Ted Lerner. Already a real-estate giant, he muscled past a host of contenders to become Nationals owner and de facto mayor of the ballpark neighborhood.

Abe Pollin. Owner of the Wizards, he built Verizon Center and helped create a downtown-DC renaissance.

Dan Snyder. The Redskins owner gobbles up companies (Six Flags), celebrities (Tom Cruise), and free agents.

Debbie Yow. University of Maryland teams have won 15 national titles in her 13 years as athletic director.


Jim Abdo. Known for reviving DC’s Logan Circle and other down-and-out neighborhoods, he’s taking aim at New York Avenue and Arlington.

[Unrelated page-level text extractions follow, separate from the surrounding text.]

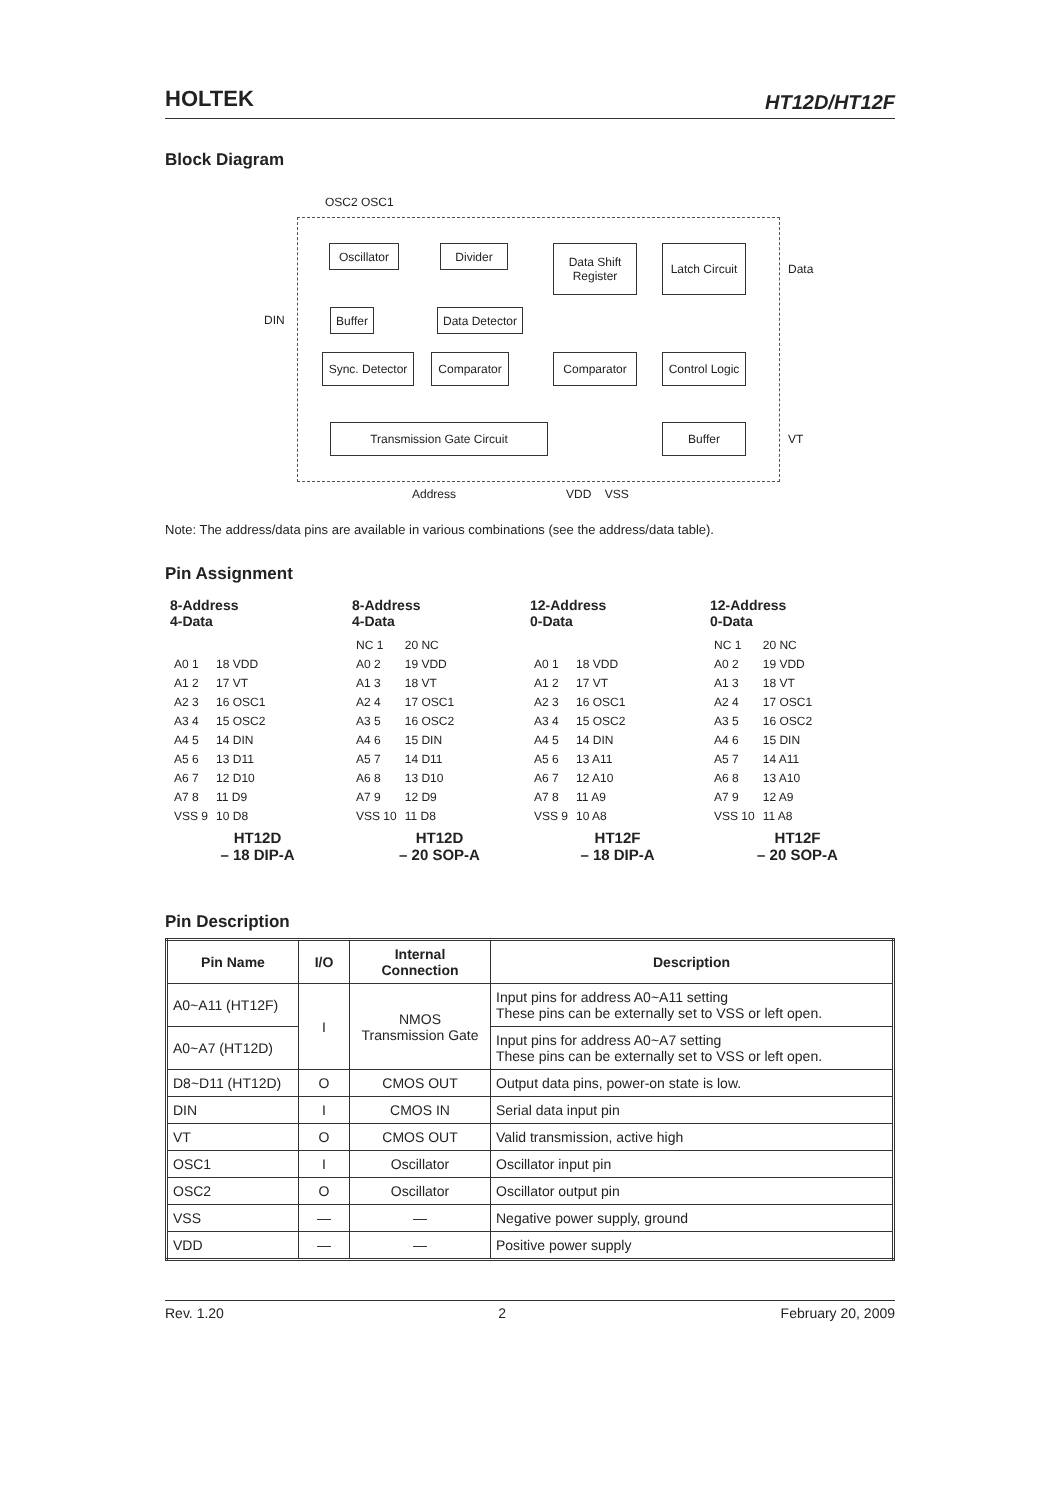HOLTEK
HT12D/HT12F
Block Diagram
OSC2 OSC1
Oscillator
Divider
Data Shift Register
Latch Circuit
Data
DIN
Buffer
Data Detector
Sync. Detector
Comparator Comparator
Control Logic
Transmission Gate Circuit Buffer
VT
Address VDD VSS
Note: The address/data pins are available in various combinations (see the address/data table).
Pin Assignment
8-Address
4-Data
| A0 1 | 18 VDD |
| A1 2 | 17 VT |
| A2 3 | 16 OSC1 |
| A3 4 | 15 OSC2 |
| A4 5 | 14 DIN |
| A5 6 | 13 D11 |
| A6 7 | 12 D10 |
| A7 8 | 11 D9 |
| VSS 9 | 10 D8 |
HT12D
– 18 DIP-A
8-Address
4-Data
| NC 1 | 20 NC |
| A0 2 | 19 VDD |
| A1 3 | 18 VT |
| A2 4 | 17 OSC1 |
| A3 5 | 16 OSC2 |
| A4 6 | 15 DIN |
| A5 7 | 14 D11 |
| A6 8 | 13 D10 |
| A7 9 | 12 D9 |
| VSS 10 | 11 D8 |
HT12D
– 20 SOP-A
12-Address
0-Data
| A0 1 | 18 VDD |
| A1 2 | 17 VT |
| A2 3 | 16 OSC1 |
| A3 4 | 15 OSC2 |
| A4 5 | 14 DIN |
| A5 6 | 13 A11 |
| A6 7 | 12 A10 |
| A7 8 | 11 A9 |
| VSS 9 | 10 A8 |
HT12F
– 18 DIP-A
12-Address
0-Data
| NC 1 | 20 NC |
| A0 2 | 19 VDD |
| A1 3 | 18 VT |
| A2 4 | 17 OSC1 |
| A3 5 | 16 OSC2 |
| A4 6 | 15 DIN |
| A5 7 | 14 A11 |
| A6 8 | 13 A10 |
| A7 9 | 12 A9 |
| VSS 10 | 11 A8 |
HT12F
– 20 SOP-A
Pin Description
| Pin Name | I/O | Internal Connection | Description |
| --- | --- | --- | --- |
| A0~A11 (HT12F) | I | NMOS Transmission Gate | Input pins for address A0~A11 setting These pins can be externally set to VSS or left open. |
| A0~A7 (HT12D) | | | Input pins for address A0~A7 setting These pins can be externally set to VSS or left open. |
| D8~D11 (HT12D) | O | CMOS OUT | Output data pins, power-on state is low. |
| DIN | I | CMOS IN | Serial data input pin |
| VT | O | CMOS OUT | Valid transmission, active high |
| OSC1 | I | Oscillator | Oscillator input pin |
| OSC2 | O | Oscillator | Oscillator output pin |
| VSS | — | — | Negative power supply, ground |
| VDD | — | — | Positive power supply |
Rev. 1.20 2 February 20, 2009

Gary Abramson. Everyone in the Tower Cos. dynasty has power, but Abramson gets the nod after leading American University’s search for a new president.

Edward Asher. President of Chevy Chase Land Co., which developed the ritzy Wisconsin Avenue Collection of stores.

William Brennan. Regional head for Turner Construction, which is challenging Clark Construction’s supremacy.

Shalom Baranes. Commercial architect who mixes modernism with historic preservation. “His work is every bit as good as I.M. Pei’s—and often better,” says one architect.

Mike Glosserman and Ben Jacobs. Their JBG Cos. is a real-estate-development giant that makes deals area-wide for hotels, condos, apartments, office buildings, and mixed-use properties.

Michele Hagans. Daughter of late real-estate magnate Ted Hagans, she’s a big developer in Northeast DC.

Gerald Halpin. One of the original developers at Tysons Corner 45 years ago, he’ll help shape how that edge city looks after Metro arrives.

Monty Hoffman. Well before anyone saw the condo boom coming, his PN Hoffman company set the standard for luxury apartment living.

Doug Jemal. His felony conviction notwithstanding, the developer has a big heart for the city—and takes big risks to turn around its neglected parts.

Robert Kettler. Founder of Kettler and master at turning large tracts of exurbs into large communities. The company has “probably the biggest private portfolio of developable land in the region,” says the Post’s Steven Pearlstein.

Herb Miller. The developer who conjured up Washington Harbour and Potomac Mills is remaking Georgetown Park, one of his first projects.

Jeffrey Neal and Michael Darby. The two have turned Monument Realty—founded only nine years ago—into the area’s third-largest commercial developer.

Larry Nussdorf. Top guy in Jim Clark’s real-estate and construction empire. Projects include the Nationals stadium, Verizon Center, and Discovery’s headquarters.

Milt Peterson. Getting National Harbor off the drawing board took determination—and clout.

Linda Rabbitt. Founder of Rand Construction, former Board of Trade chair. Incredibly well connected.

Ray Ritchey. Washington head of Mort Zuckerman’s Boston Properties and a 31-year vet of commercial real estate. A beloved figure who commands respect.

Deborah Ratner Salzberg. The Washington head of Forest City Enterprises has a raft of projects in the pipeline near the baseball stadium.

Dwight Schar. Dan Snyder’s pal heads up NVR, the area’s largest home builder.

Mitchell Schear. The president of Vornado/Charles E. Smith spearheads redevelopment in Crystal City.

Brenda Shipplett. Wes Foster’s top exec at Long & Foster. The residential brokerage does $27 billion in sales annually—more than three times its closest rival’s.